▶ **The task**
Work out the number of lines below containing the word "Right" and give nothing besides it.

▶ **Material for this exercise**

/---

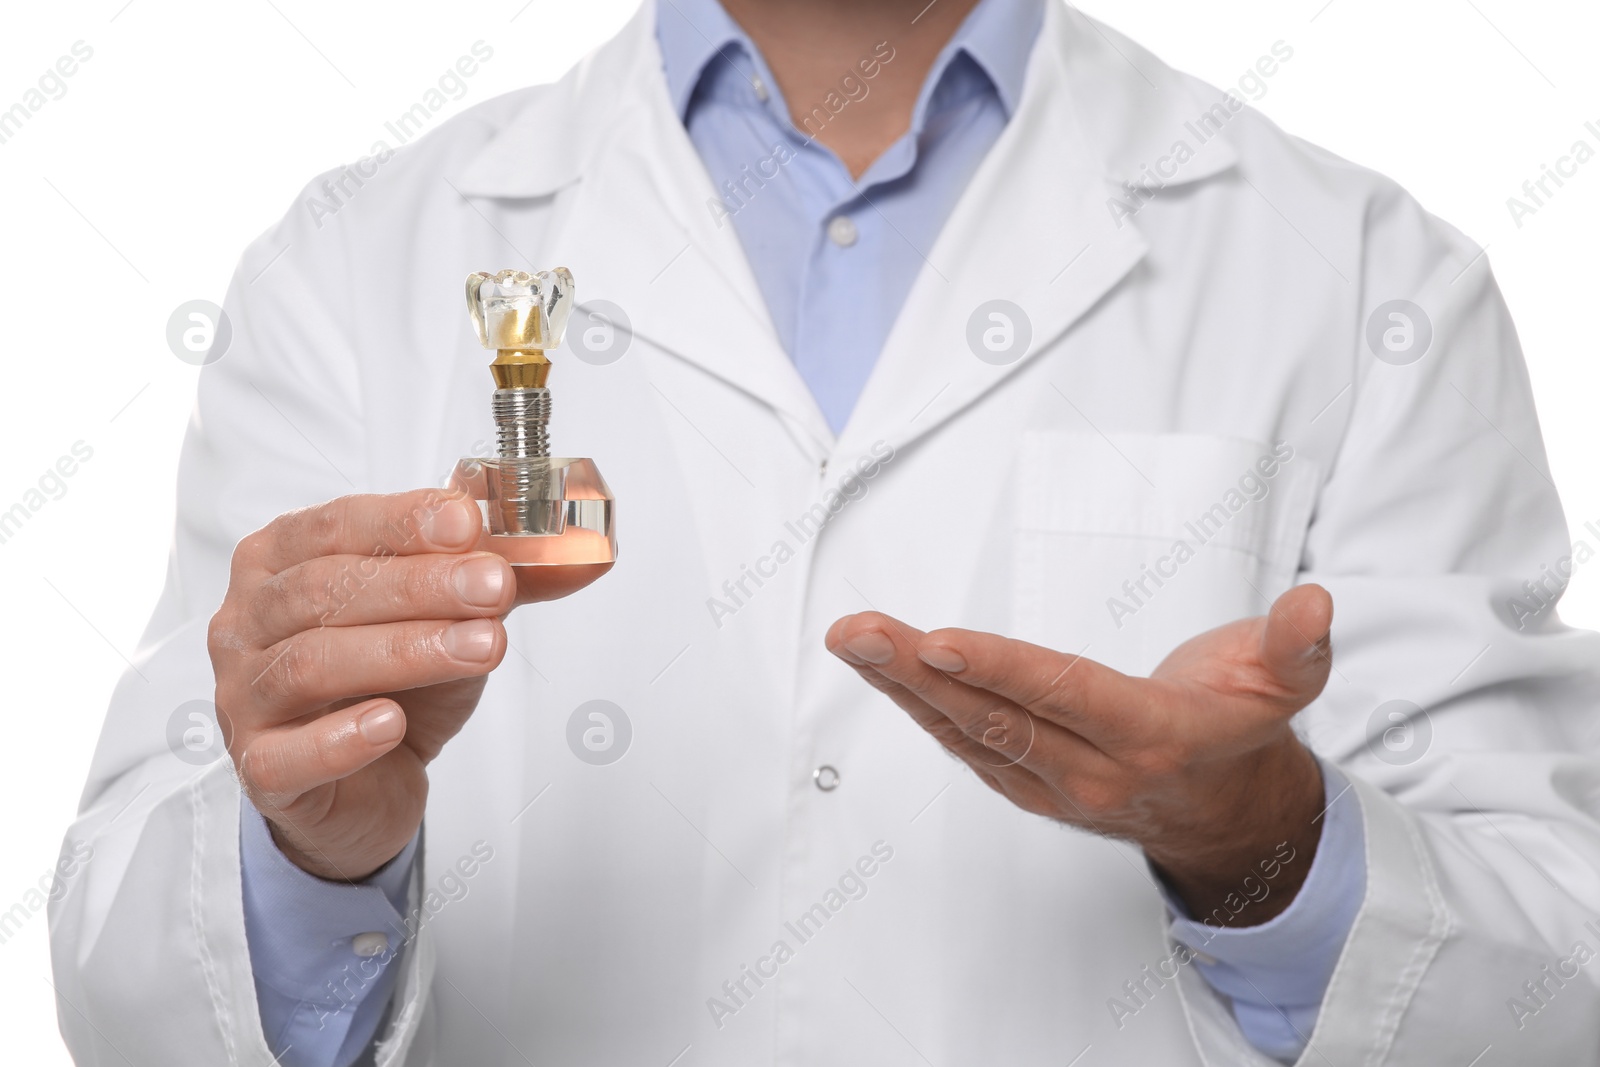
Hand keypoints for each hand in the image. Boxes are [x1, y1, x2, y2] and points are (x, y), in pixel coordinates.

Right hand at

\---
/---

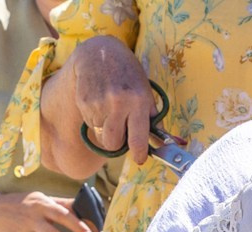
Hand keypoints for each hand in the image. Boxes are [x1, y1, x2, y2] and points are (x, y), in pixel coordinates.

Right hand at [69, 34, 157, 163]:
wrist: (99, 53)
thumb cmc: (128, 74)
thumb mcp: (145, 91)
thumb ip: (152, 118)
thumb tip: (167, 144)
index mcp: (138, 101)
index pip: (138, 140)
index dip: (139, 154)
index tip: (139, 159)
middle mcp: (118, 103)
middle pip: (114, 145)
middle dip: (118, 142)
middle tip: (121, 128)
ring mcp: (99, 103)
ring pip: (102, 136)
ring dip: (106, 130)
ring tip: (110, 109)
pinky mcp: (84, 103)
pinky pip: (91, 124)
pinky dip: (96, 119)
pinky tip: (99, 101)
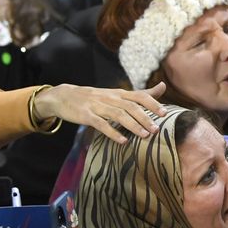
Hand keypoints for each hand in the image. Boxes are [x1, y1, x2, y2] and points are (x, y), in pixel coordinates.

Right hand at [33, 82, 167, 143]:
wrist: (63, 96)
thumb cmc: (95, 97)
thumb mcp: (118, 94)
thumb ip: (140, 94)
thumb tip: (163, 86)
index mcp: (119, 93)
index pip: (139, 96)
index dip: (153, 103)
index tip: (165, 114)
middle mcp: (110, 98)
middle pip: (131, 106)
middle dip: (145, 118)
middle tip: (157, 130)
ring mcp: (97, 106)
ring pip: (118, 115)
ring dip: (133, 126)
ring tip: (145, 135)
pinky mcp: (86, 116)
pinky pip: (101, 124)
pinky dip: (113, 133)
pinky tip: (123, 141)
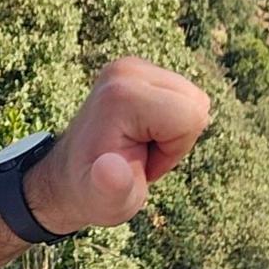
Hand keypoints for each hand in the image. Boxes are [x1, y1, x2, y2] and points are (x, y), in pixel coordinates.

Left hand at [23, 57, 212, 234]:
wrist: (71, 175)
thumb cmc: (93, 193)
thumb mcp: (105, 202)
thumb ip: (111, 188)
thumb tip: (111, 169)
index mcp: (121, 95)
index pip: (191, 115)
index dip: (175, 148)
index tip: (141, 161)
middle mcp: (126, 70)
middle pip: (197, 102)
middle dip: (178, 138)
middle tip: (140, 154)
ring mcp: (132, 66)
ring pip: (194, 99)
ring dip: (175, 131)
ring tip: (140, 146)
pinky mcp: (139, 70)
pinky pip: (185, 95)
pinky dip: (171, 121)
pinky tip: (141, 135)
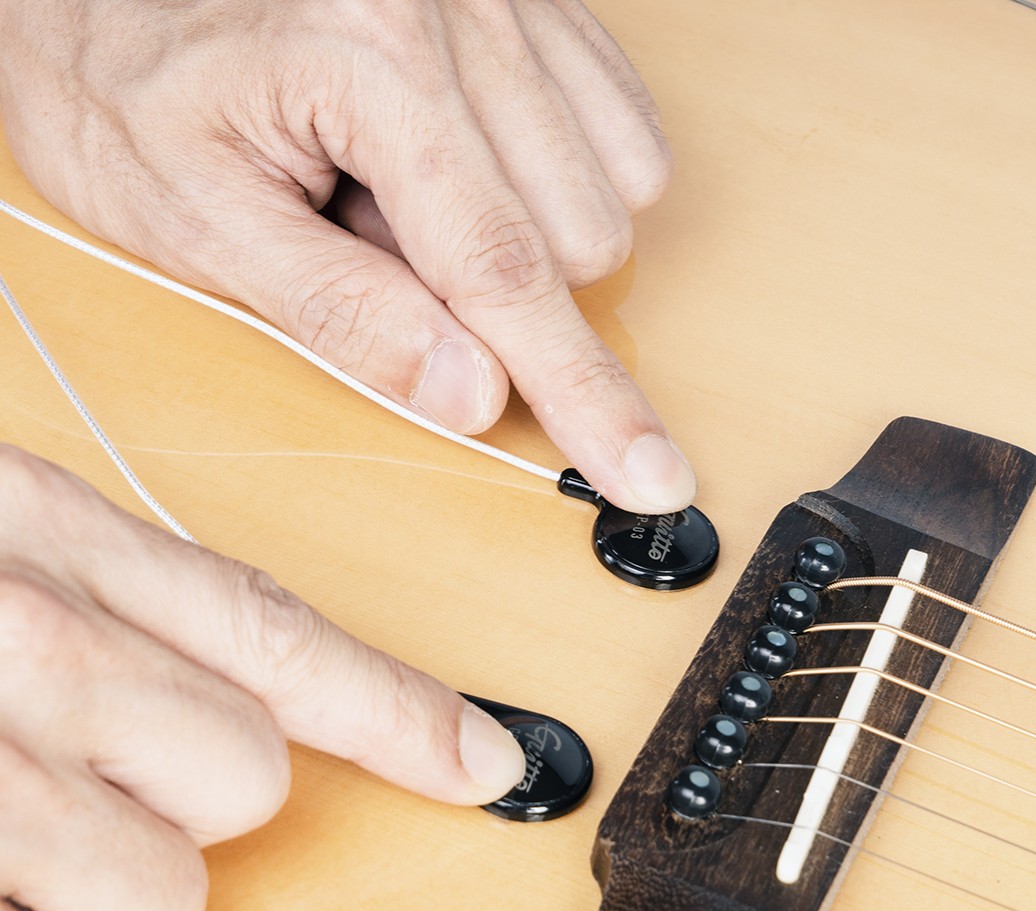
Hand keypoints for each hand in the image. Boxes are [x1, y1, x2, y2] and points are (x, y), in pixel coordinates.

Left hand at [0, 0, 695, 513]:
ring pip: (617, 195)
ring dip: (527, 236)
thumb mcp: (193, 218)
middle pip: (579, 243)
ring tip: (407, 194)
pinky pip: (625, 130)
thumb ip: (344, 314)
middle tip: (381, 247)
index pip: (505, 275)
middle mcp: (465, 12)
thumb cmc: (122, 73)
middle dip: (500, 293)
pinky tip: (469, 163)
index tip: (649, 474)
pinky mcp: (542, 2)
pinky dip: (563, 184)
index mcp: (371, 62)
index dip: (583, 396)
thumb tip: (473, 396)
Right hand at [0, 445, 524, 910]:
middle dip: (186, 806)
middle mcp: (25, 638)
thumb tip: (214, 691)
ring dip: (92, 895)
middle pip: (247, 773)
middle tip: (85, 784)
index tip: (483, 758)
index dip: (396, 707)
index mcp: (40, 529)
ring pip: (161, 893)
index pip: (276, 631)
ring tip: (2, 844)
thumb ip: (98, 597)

\---

▶ **Exercise output**
4